:: Instructions for the task ::
Could the data below be retyped exactly, without its pictures?
Top of Data in this exercise
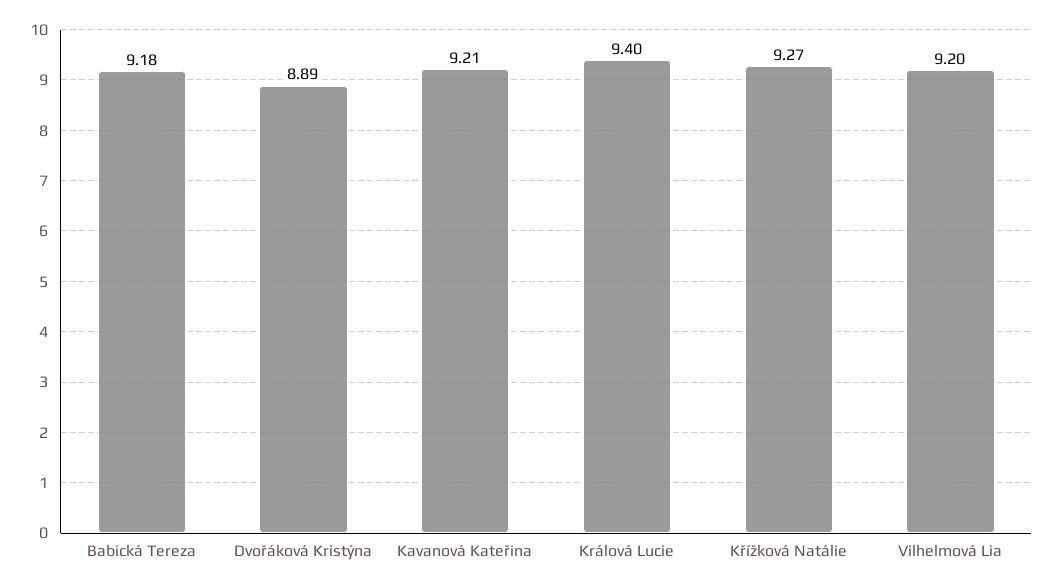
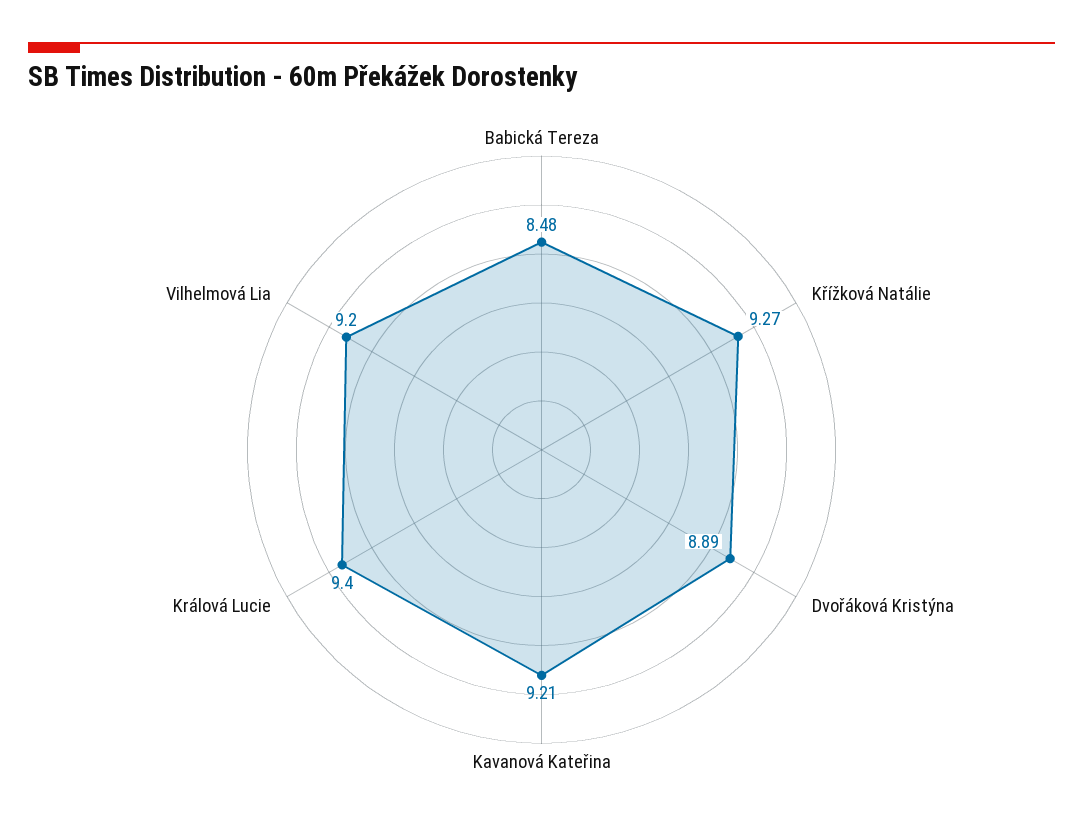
  {
-   "Babická Tereza": 9.18,
+   "Babická Tereza": 8.48,
    "Dvořáková Kristýna": 8.89,
    "Kavanová Kateřina": 9.21,
    "Králová Lucie": 9.4,
    "Křížková Natálie": 9.27,
    "Vilhelmová Lia": 9.2
  }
Bottom of Data in this exercise
:: The completed task ::
  {
-   "Babická Tereza": 9.18,
+   "Babická Tereza": 8.48,
    "Dvořáková Kristýna": 8.89,
    "Kavanová Kateřina": 9.21,
    "Králová Lucie": 9.4,
    "Křížková Natálie": 9.27,
    "Vilhelmová Lia": 9.2
  }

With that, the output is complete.